** Opening Data excerpts block **
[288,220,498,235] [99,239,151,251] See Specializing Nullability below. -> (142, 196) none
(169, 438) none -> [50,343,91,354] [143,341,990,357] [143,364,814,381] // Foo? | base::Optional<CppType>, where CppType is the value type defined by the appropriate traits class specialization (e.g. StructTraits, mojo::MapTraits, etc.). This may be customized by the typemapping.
** Closing Data excerpts block **
** Opening Data excerpts block **
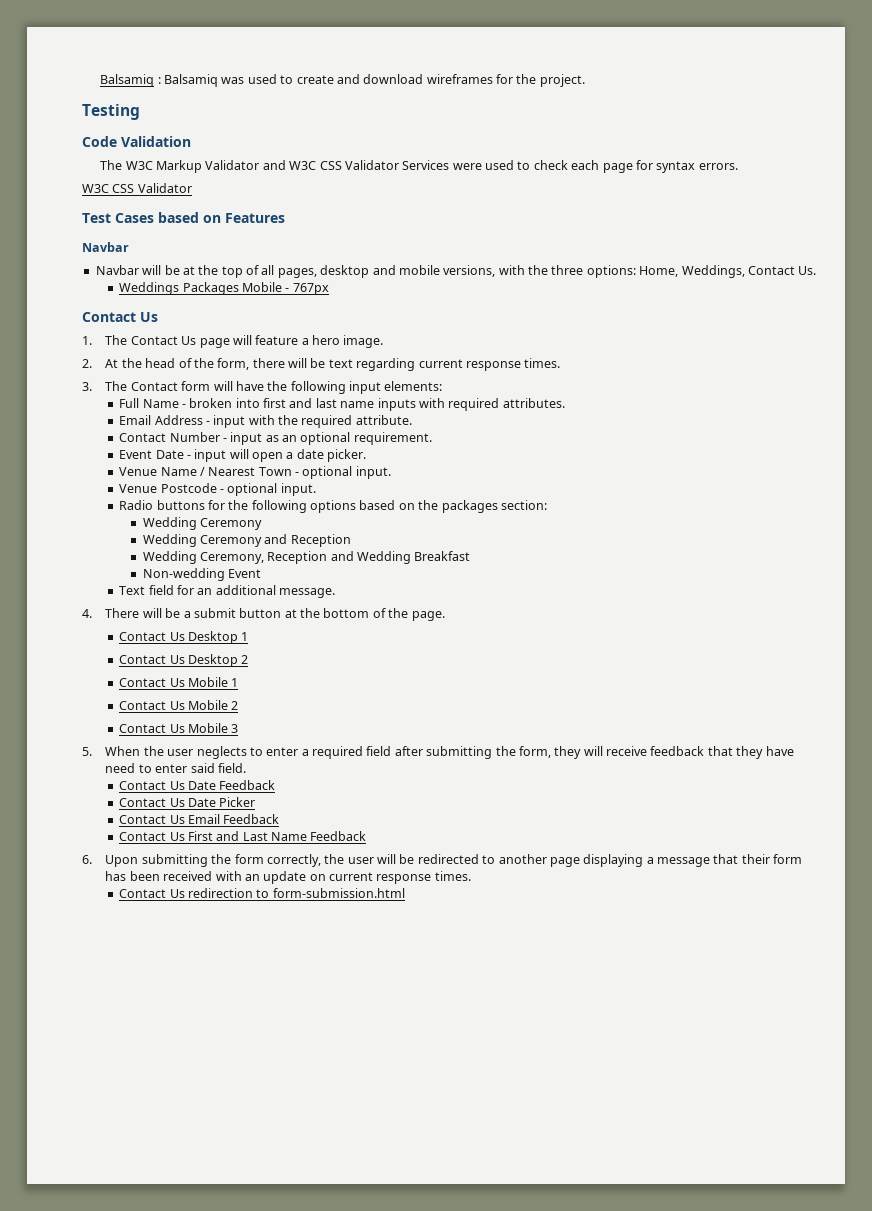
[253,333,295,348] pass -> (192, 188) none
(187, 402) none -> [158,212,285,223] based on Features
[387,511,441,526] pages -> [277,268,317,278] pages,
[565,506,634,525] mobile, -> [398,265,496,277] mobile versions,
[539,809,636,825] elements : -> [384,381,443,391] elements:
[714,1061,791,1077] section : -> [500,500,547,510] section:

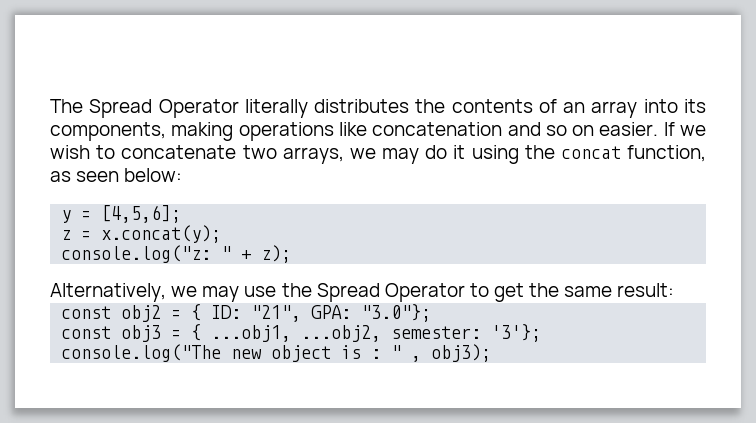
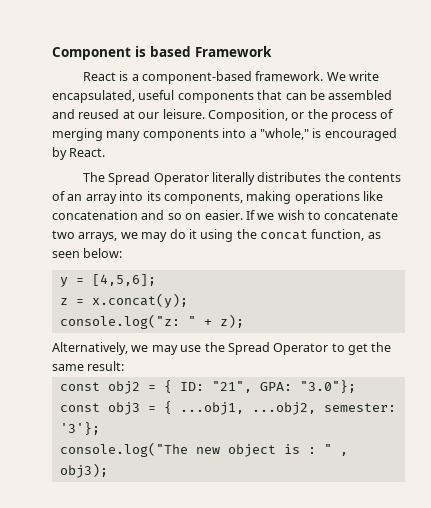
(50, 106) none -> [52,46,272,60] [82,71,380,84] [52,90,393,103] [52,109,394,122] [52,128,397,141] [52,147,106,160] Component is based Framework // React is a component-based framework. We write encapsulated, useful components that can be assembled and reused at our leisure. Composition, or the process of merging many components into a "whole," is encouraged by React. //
** Closing Data excerpts block **
§ Work item:
Search the data above for the word "based", then gather each line in which it appears.

§ Output for this task:
(187, 402) none -> [158,212,285,223] based on Features
(50, 106) none -> [52,46,272,60] [82,71,380,84] [52,90,393,103] [52,109,394,122] [52,128,397,141] [52,147,106,160] Component is based Framework // React is a component-based framework. We write encapsulated, useful components that can be assembled and reused at our leisure. Composition, or the process of merging many components into a "whole," is encouraged by React. //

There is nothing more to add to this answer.